See: https://techcrunch.com/2009/08/17/brute-forcing-success-load-any-operating-system-onto-your-ti-83-calculator/ https://www.ticalc.org/archives/news/articles/14/145/145154.html https://web.archive.org/web/20090821220105/http://www.unitedti.org/index.php?showtopic=8888&start=0&p=135113&#entry135113
you could always load the os as a program that is non-excitable and need no signature with the overlying Ti-OS still there
I'm not knowledgable enough in the system to make a call on that either way. I do wonder how much the underlying OS will try to interfere with us, to be honest.
For example here: http://wikiti.brandonw.net/index.php?title=83Plus:Ports:00#TI-OS_Interference There's this bit:
...[T]he Ti-OS checks for silent transfers in the background of input routines
This makes me wonder how good of an idea that actually might be.
See here for the KnightOS's instruction on installation of their OS: https://knightos.org/download/
Would have to defer on how good of an idea that'd be.

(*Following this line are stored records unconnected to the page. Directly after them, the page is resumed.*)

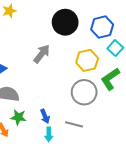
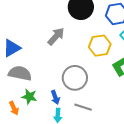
gray circle: (84, 92) -> (75, 78), moved

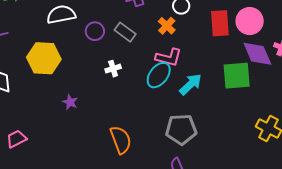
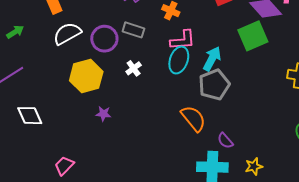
purple circle: (95, 31) -> (104, 39), size x1.4
yellow hexagon: (44, 58) -> (86, 76), moved
gray pentagon: (181, 129) -> (214, 85), moved
orange semicircle: (121, 140) -> (193, 118), moved

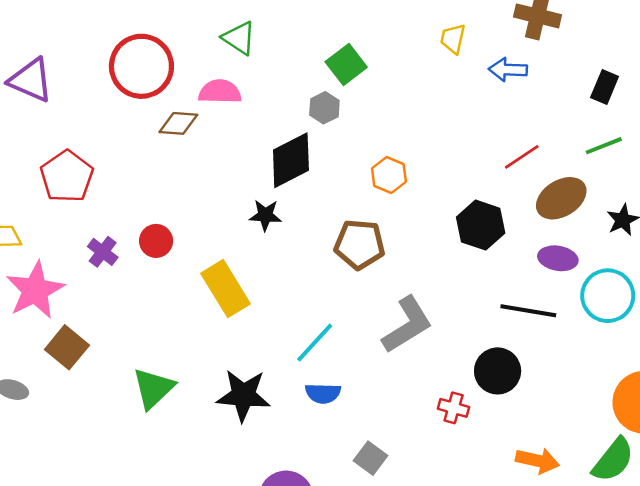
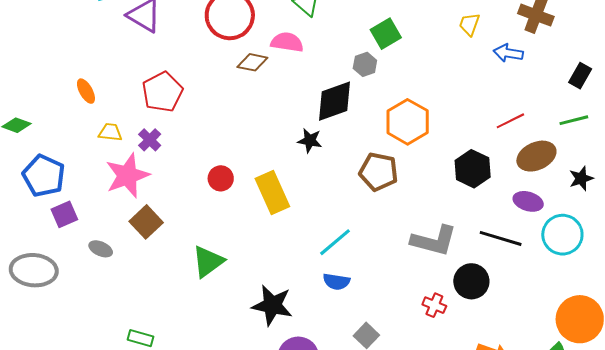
orange hexagon: (389, 175) -> (408, 122), size x1.6
red circle: (156, 241) -> (221, 178), moved
purple cross: (103, 252) -> (150, 140), moved
gray L-shape: (407, 325) -> (434, 241), moved, turned 39
black star: (243, 395) -> (272, 305), moved

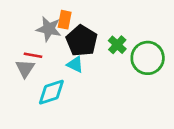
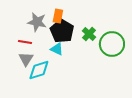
orange rectangle: (65, 20) -> (58, 16), moved
gray triangle: (25, 68) -> (26, 59), moved

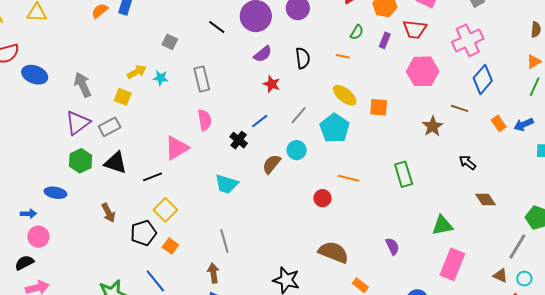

TI keys are not a grey area. The keys have been recovered for all TI models and the EFF has made it clear that it was just signing keys, so it was not a problem.
Also these keys are 512-bit in length and extremely weak.
Moreover these calculators are obsolete and IIRC, TI does not support them anymore. Maybe newer models, but not the original ones.
https://en.wikipedia.org/wiki/Texas_Instruments_signing_key_controversy
The wikipedia page even has the TI-83plus keys, lol
Thanks for creating this ticket, I'll also summarize my knowledge here.
KnightOS is very good stuff. This was my first contact with z80 asm and what convinced me that it was a nice platform.
The OS is, however, a bit too big to my own taste so I played around with minimalism, using kOS, with https://github.com/hsoft/tihello and https://github.com/hsoft/tiseg7
From what I understand, when you upload your code on the calculator, TI-OS is overwritten, so bcalls to TI-OS library doesn't make any sense. You're on a barebone z80 platform with a nice set of peripherals around. There's a bootloader, however, that is never overwritten (arg, I don't remember how to hard-summon it. WikiTI has this. Something about removing the batteries and then holding a button when you put it back on. Then, regardless of how broken your calc is, you can upload a new OS).
The key signature thing is something that kOS manages. It's easy to go around it.
I thought for a while to start from kOS for Collapse OS, but there actually aren't that many usable parts and most of that code is inter-linked, so you can't easily take a nice part out. Easier to start from scratch.
That's good to know :) It still does seem like a good project to watch (for example to see how they solve the key verification issue such that we build a solution)
I've just pushed an exciting first step. I target TI-84+ because that's the only calculator I have, but I know that with minimal adjustments, TI-83+ support can be added. If someone who has a TI-83+ wants to take care of those adjustments, it would be great.
(I know, I know, there's the emulator, but it's not enough. The emulator is incomplete and has bugs. It has to run on real hardware)
This is my cue! I was contemplating getting a device for testing CollapseOS, and a TI-83+ is a perfect candidate. I'll pick one up, and see about trying to bootstrap it.
Having CollapseOS on the tiz80 series is extremely nice! I might buy one just for this!
Things are beginning to look really good. I've pushed the scrolling feature on the LCD which takes advantage of the "Z-Offset" feature of the TI's LCD screen. This allows for smooth scrolling without having to invalidate the whole of LCD's memory.
Up until yesterday (KnightOS/z80e#54), z80e didn't support Z-offset so you have to be sure to compile it from master if you want to see scrolling work in emulation.